#### Reading text

Fuelling the Fire through Strategic Abandonment
Please Review Innovative Paths that a Corporation can Pursue to gain further understanding.
Supply and demand are worked into every organization and if you take some, you must also leave some in order to be as effective as possible. Whereas I wrote on the importance of an organization continuously innovating and generating new ideas, it is equally important for an organization to look at the areas where it is not of particular strength and decide to abandon that section through selling the business or dropping it entirely. The mentality in corporate America and seeping worldwide is the mentality “that more is better, more products show signs of corporate strength”. This thought can not only strain a corporation’s resources in the present, it can also be a disadvantage the organization in the long run.
There are three core reasons a CEO needs to continuously look at her business segments and decide which areas she wants to allocate resources to with proper abandonment of weak segments:
- Focus on strengths. Weaknesses must be analyzed and admitted, a business cannot be great at everything. What was once great can be tired and worn out within a few years as industries and the economy changes. Procter & Gamble, a successful company that has thrived for over a hundred years in the consumer goods market carefully decides what business sections to invest in. With over forty brands and half of them generating a billion dollars in yearly sales, careful thought is taken on what to promote and improve. P&G could launch twenty more brands if it wanted to, on top of its successful ones such as Crest, Dawn, Duracell, Gillette, Olay and Pampers, but would it be a leader in it’s category? This question is run through a CEO every time a decision needs to be made, and it is the first one to think through.
- Proper wealth distribution. Allocating more knowledge workers, people, advertising, marketing, research and money in general to multiple new business segments can pull away a number one strength for that particular organization. General Motors’s strategy in 2004 - 2007 was focused on the development of larger vehicles such as trucks and SUV’s along with its Hummer brand in order to obtain larger profit margins and North American demand. Unfortunately, with this change and allocation of critical resources to this new direction, Toyota continued its focus on the small car market, and when gasoline prices climbed to over $120/barrel and the U.S. recession in 2008 came full swing; Toyota surpassed General Motors and the other American manufacturers in the automobile industry while General Motors was working on abandoning and closing plants because heavier, gas-guzzling vehicles were no longer the trend. Due to the business structure focused so deep and wide in the larger car market, to suddenly shift into smaller and energy efficient vehicles is like the Titanic moving away from the iceberg a few feet away.

########

**Questions:**
A) According to the essay on strategic abandonment, how many brands does Procter & Gamble have?
B) Carry the essay on strategic abandonment forward, picking up right after its final sentence.

#### Input data

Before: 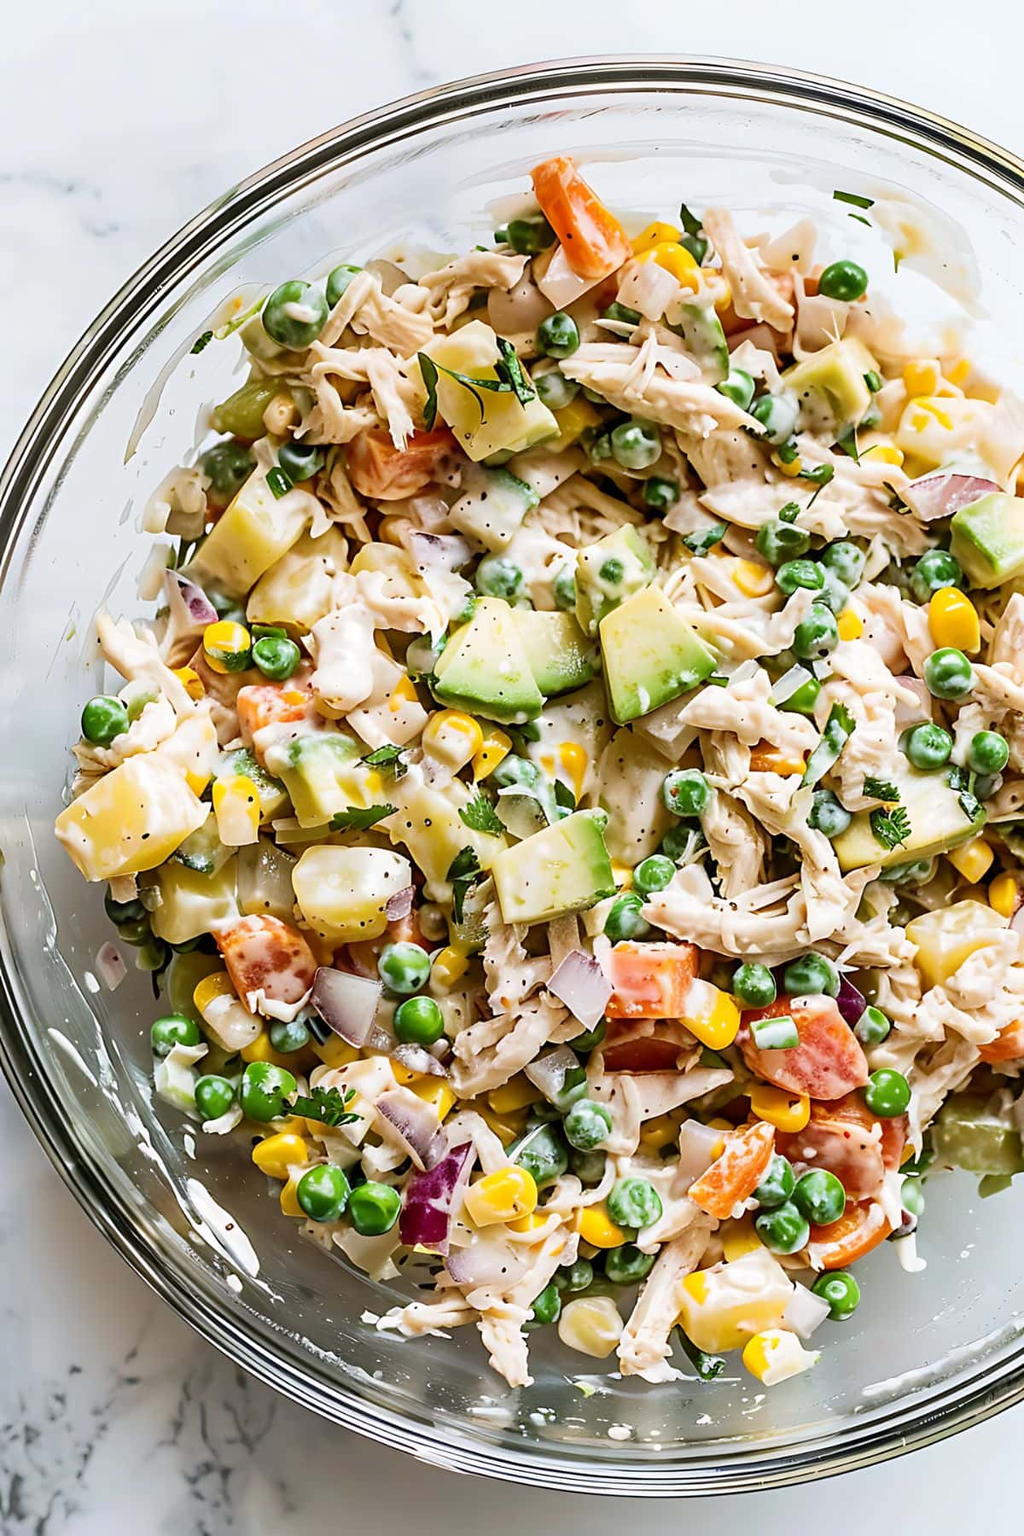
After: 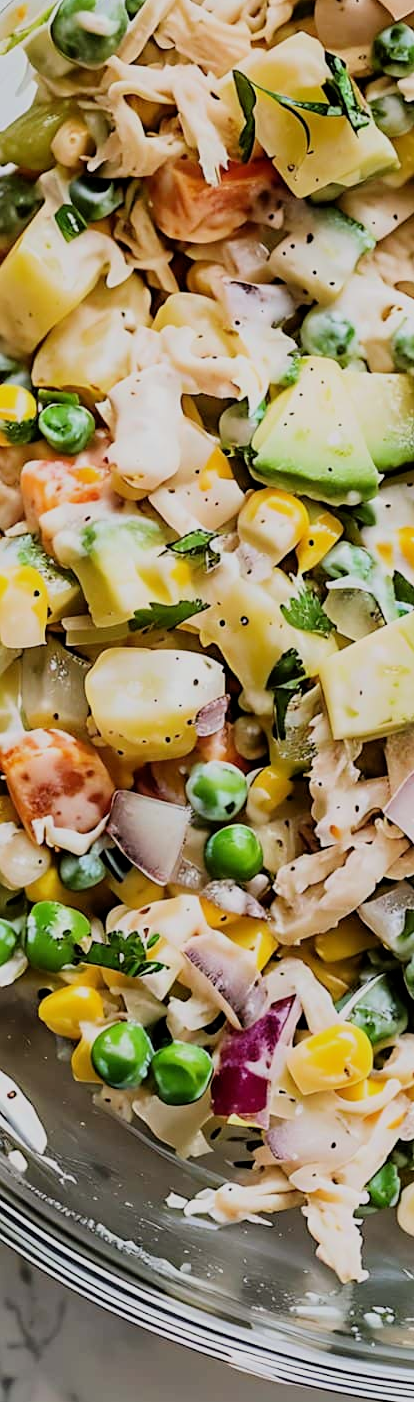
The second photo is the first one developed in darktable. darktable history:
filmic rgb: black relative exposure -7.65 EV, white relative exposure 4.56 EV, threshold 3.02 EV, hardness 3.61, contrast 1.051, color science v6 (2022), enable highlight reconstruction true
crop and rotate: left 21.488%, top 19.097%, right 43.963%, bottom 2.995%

########

**Answer section:**
A) Over forty.

B)
- Less competition that could erode profits and “lower brand image”. In Jack Welch’s book Winning, the former CEO of General Electric describes how in 1981, the company initiative was “Be No. 1 or No. 2 in every market, and fix, sell or close to get there.” His idea of the company holding onto businesses whether they were performing or not “because it was in their history” was revolutionary at the time to the public and to the employees working at General Electric. The primary strategy of becoming first or second place was due to heavy competition from the Japanese in the 1970’s and their commoditization of products within America and worldwide. Jack Welch prided himself and his company on innovation and quality, and “playing defense” in a business that focused on the competitive landscape of consumer goods where GE already was not the strongest was a misallocation of resources. Another disadvantage was General Electric fighting with price, and tarnishing it’s brand of being “lower quality” by participating in price wars with Japanese manufacturers. With this change in strategy of abandonment, GE’s “average” businesses were cleaned up or sold, and people plus assets began to move into the medical, aircraft and power business; businesses that require technological innovation and a larger scope of work that General Electric was best at.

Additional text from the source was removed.